Supplied information ::
- Opening Delimiter -

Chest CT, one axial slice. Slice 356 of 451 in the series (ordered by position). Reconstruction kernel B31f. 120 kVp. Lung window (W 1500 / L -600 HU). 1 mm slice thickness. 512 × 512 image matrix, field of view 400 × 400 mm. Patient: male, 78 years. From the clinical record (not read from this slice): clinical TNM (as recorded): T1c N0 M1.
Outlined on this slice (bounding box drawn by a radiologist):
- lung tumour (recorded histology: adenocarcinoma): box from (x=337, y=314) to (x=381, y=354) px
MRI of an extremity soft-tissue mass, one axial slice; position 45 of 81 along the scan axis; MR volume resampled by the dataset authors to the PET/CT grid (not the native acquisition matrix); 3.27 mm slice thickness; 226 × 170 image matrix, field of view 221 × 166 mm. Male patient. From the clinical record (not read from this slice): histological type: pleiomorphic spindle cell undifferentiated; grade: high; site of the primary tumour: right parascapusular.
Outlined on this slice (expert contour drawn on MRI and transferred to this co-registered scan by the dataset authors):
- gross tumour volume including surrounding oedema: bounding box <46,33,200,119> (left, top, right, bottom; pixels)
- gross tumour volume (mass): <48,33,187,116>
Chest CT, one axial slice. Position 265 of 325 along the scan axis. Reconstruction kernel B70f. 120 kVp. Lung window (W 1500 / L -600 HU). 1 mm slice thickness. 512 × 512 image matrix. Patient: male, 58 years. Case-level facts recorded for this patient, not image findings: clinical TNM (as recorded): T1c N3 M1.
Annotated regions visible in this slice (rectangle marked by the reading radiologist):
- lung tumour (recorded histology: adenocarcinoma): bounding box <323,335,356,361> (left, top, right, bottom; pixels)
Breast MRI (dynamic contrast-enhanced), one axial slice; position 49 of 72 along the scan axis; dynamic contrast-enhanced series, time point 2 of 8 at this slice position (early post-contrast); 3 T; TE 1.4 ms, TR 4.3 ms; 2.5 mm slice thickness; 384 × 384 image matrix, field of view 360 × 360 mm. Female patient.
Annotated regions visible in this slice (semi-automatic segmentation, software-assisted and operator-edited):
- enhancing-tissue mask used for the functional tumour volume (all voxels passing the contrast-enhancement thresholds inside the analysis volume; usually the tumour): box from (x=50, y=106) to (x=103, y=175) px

- Closing Delimiter -
- Opening Delimiter -

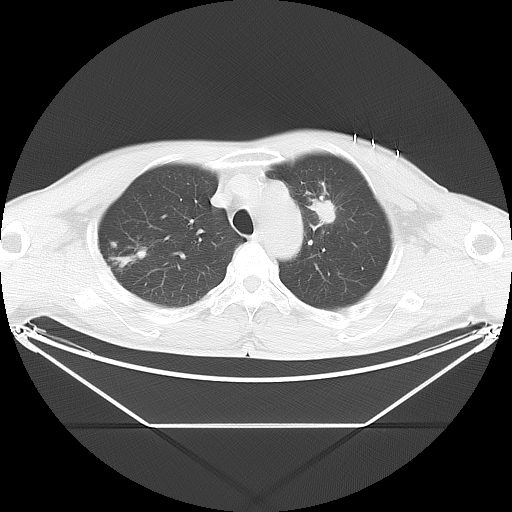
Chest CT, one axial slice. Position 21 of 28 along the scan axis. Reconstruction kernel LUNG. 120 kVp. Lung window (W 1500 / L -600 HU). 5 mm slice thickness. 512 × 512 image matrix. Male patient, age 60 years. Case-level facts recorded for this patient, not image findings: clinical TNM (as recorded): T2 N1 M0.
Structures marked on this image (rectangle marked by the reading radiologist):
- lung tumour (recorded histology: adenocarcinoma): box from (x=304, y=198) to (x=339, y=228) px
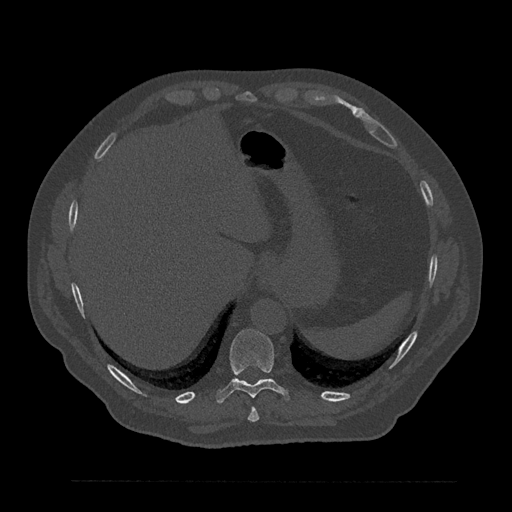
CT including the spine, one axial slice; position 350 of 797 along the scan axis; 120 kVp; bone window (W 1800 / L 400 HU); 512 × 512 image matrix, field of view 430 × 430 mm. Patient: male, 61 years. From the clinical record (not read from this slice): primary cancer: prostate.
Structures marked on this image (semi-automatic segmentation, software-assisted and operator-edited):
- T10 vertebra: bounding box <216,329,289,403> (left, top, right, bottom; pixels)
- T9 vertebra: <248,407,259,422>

- Closing Delimiter -

Retype the records above, but only those lines that fall between the line containing "Outlined on this slice (expert" and the line containing "Annotated regions visible in this slice (semi-automatic", with both of those lines included, exactly as written.

Output ::
Outlined on this slice (expert contour drawn on MRI and transferred to this co-registered scan by the dataset authors):
- gross tumour volume including surrounding oedema: bounding box <46,33,200,119> (left, top, right, bottom; pixels)
- gross tumour volume (mass): <48,33,187,116>
Chest CT, one axial slice. Position 265 of 325 along the scan axis. Reconstruction kernel B70f. 120 kVp. Lung window (W 1500 / L -600 HU). 1 mm slice thickness. 512 × 512 image matrix. Patient: male, 58 years. Case-level facts recorded for this patient, not image findings: clinical TNM (as recorded): T1c N3 M1.
Annotated regions visible in this slice (rectangle marked by the reading radiologist):
- lung tumour (recorded histology: adenocarcinoma): bounding box <323,335,356,361> (left, top, right, bottom; pixels)
Breast MRI (dynamic contrast-enhanced), one axial slice; position 49 of 72 along the scan axis; dynamic contrast-enhanced series, time point 2 of 8 at this slice position (early post-contrast); 3 T; TE 1.4 ms, TR 4.3 ms; 2.5 mm slice thickness; 384 × 384 image matrix, field of view 360 × 360 mm. Female patient.
Annotated regions visible in this slice (semi-automatic segmentation, software-assisted and operator-edited):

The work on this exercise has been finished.